Sonar fish finders have been used by fishermen for years. Those devices are like a single flashlight pointed downward, revealing only the spot of ocean the vessel is over, said Massachusetts Institute of Technology researcher Nick Makris, one of OAWRS’ principal developers.

The OAWRS system uses lower frequency sound waves to detect objects farther away. Those waves are transmitted in all directions from a string of loudspeakers that hang below one ship and reflect off different objects.

These “echoes” are picked up by a line of underwater microphones towed behind a second ship, instantaneously providing readings from an area hundreds of kilometers across.

That dwarfs the area today’s research trawlers cover.

Trawlers help create a picture of fish stocks in a different way. Their catch becomes an important part of formulas used to estimate fish populations and set catch limits.

Rulemakers usually set catch limits a few years into the future, basing them on projections of what stocks will look like. But the estimates become more uncertain the further ahead regulators look. If a species ends up healthier or weaker than regulators predicted, its catch limit could be based on outdated data.

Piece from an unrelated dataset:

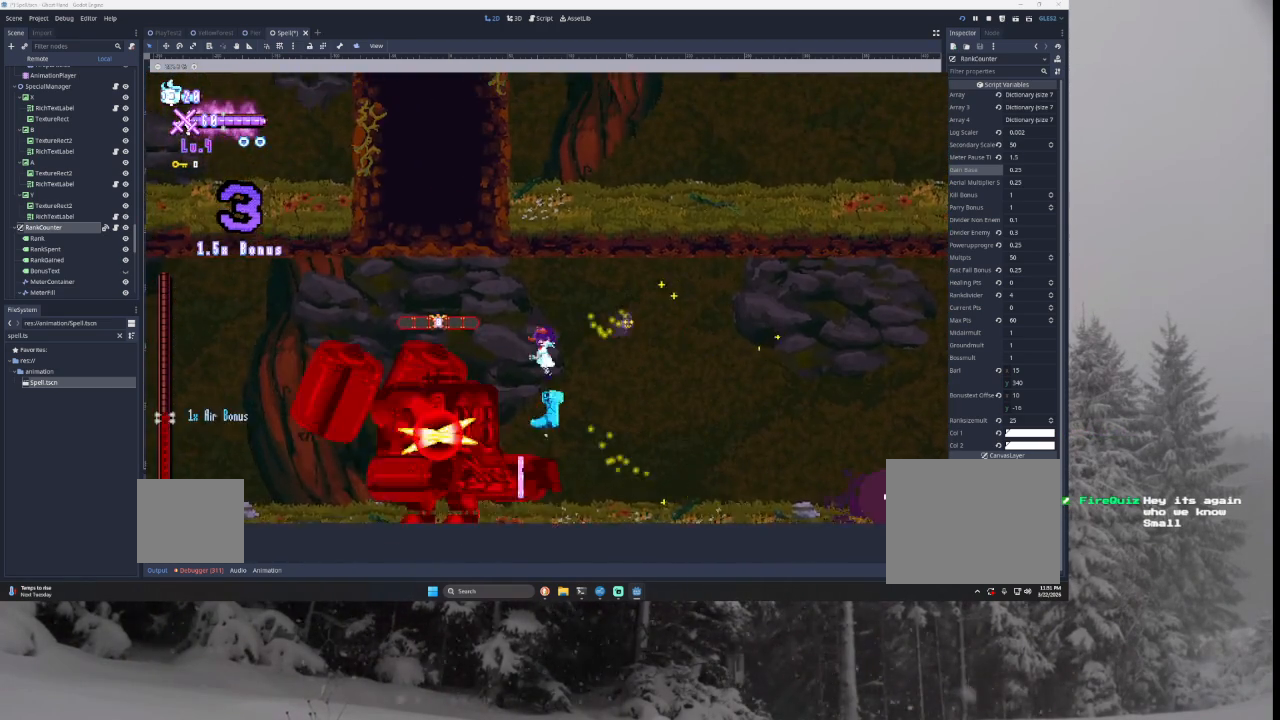
{"buttons": [], "left_stick": "center", "right_stick": "center", "events": [[367, "left_stick", "left"], [433, "left_stick", "center"]]}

For instance, regulators in the mid-2000s said they had overestimated the stock of yellowtail flounder by 77 percent, and were forced to introduce tough, protective restrictions. In 2010, regulators raised the pollock catch limit by nearly six times, after new science showed it was a healthier stock than previously thought.

And now there are rumblings that Gulf of Maine cod, which scientists recently reported was getting healthier, could actually be struggling badly.

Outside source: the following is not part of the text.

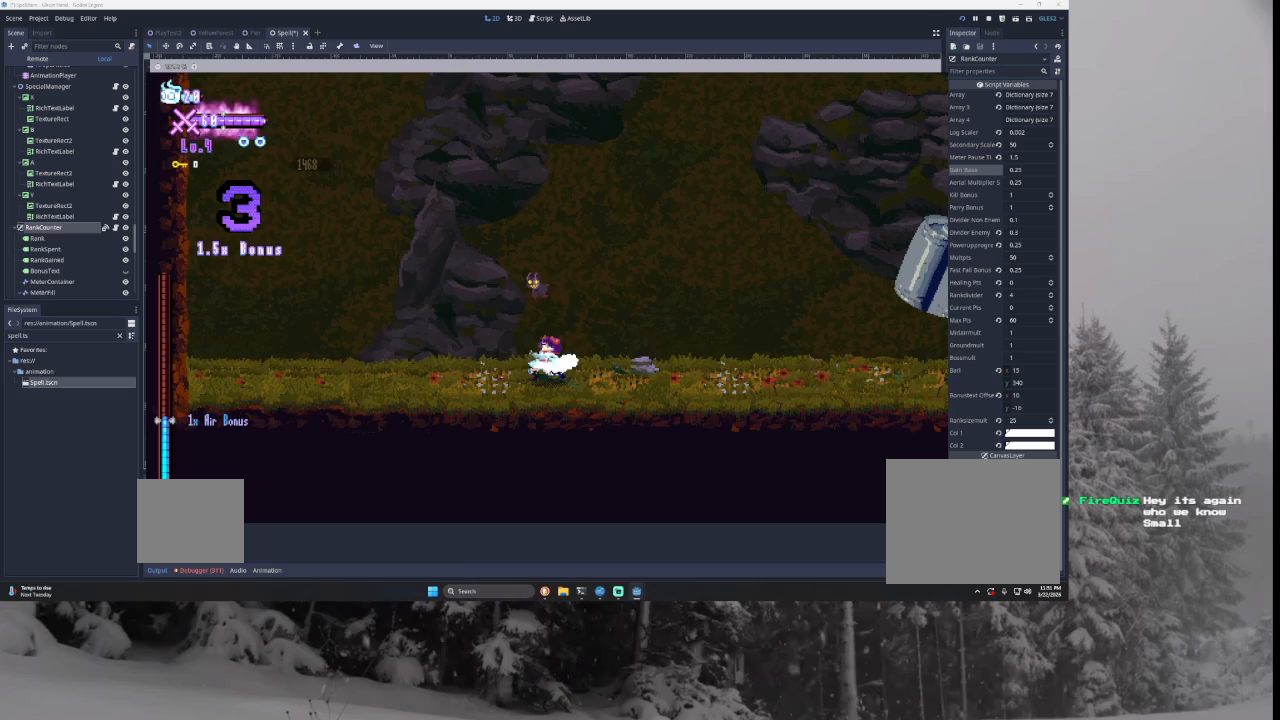
{"buttons": [], "left_stick": "right", "right_stick": "center", "events": [[67, "SQUARE", "down"], [67, "left_stick", "down-right"], [133, "left_stick", "right"], [233, "SQUARE", "up"]]}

“You can’t ask people to live with policies that impact their paychecks and livelihood based on data that’s outdated,” Kerry said.

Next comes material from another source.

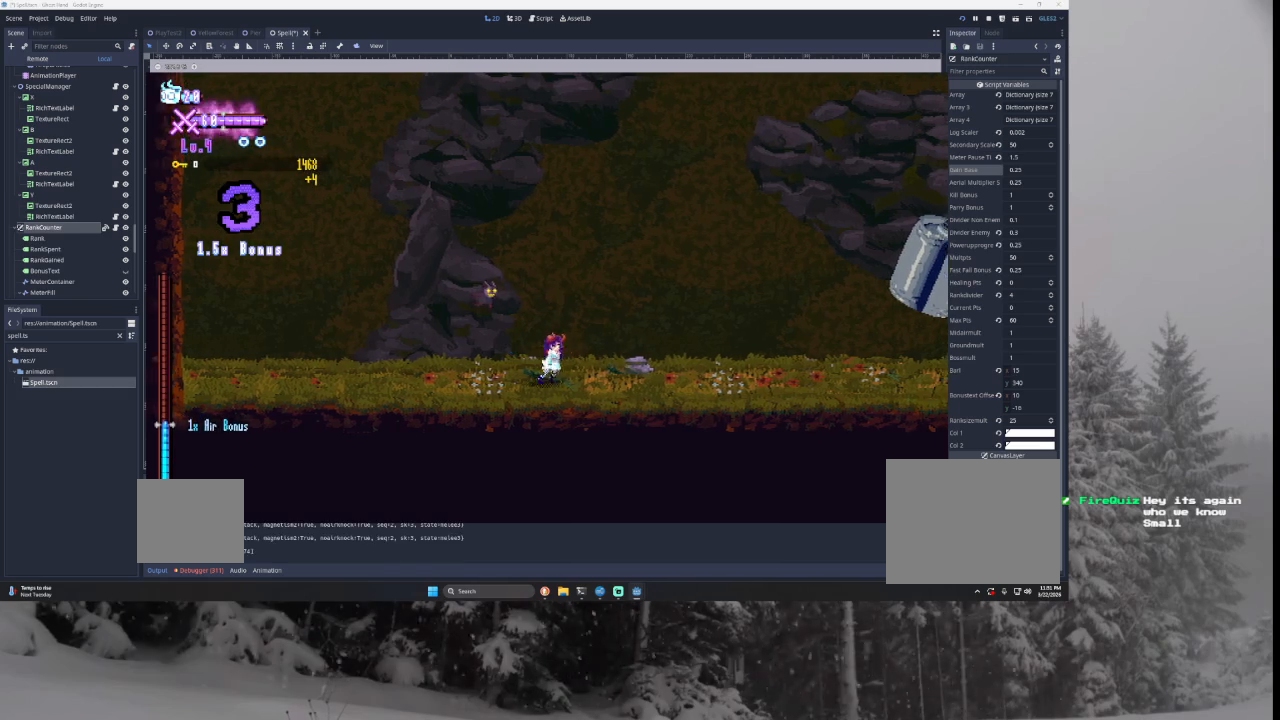
{"buttons": [], "left_stick": "right", "right_stick": "center", "events": []}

Fisherman John Haviland of Marshfield said he’d welcome any upgraded data, but he’s not confident it would mean improvements in the wrongheaded fishery policies that he said shut him out of the groundfish fishery this year.

“I may be jaded,” Haviland said. “Especially when you’re one of the fishermen that fell through the cracks.”

The OAWRS system is based on the sonar technology used during the Cold War for jobs such as detecting submarines, Makris said. His team adapted it so it could be used as an imaging system, to “see what we could see in the ocean,” he said.

They learned the system could spot fish in 2003, when Makris was on a research vessel off Long Island and scientists detected an object the size of Manhattan that was gradually changing shape. It turned out to be a massive shoal of herring.

Makris said the “swim bladders” on fish help sonar identify them.

The air-filled bladders help fish regulate their buoyancy between depths, and range in size depending on the fish. The OAWRS sound waves bounce off different-sized bladders in distinctive ways, so researchers can narrow down what species they’re seeing.

Researchers can then apply what they know about certain fish — such as where they swim at certain times, or how they behave — to determine the species.

Some regulated species, such as dogfish, don’t have swim bladders. Behavioral cues would be crucial to identifying such fish, but it’s unknown if the OAWRS system could reliably see such fish. “We haven’t tested it,” Makris said.

NOAA’s Brown says OAWRS technology appears limited because it has a blind spot: it doesn’t reach into the areas closest to the sea floor, where so many commercially valuable groundfish species dwell.

“In trying to get an overall picture for our fishery’s management needs, yes, it is a significant blind spot,” he said.

Makris said with the $1 million Kerry is requesting, scientists could find out if OAWRS can get the same good information about various groundfish as it got for herring. Such data would still need extensive verification to be used in stock assessments.

In her response to Kerry’s request, Lubchenco wrote that OAWRS has “the potential to eventually improve marine resource assessments” and could be eligible for a competitive grant program. That’s a long way from “yes.”

In the meantime, Makris said scientists are developing the technology for other uses.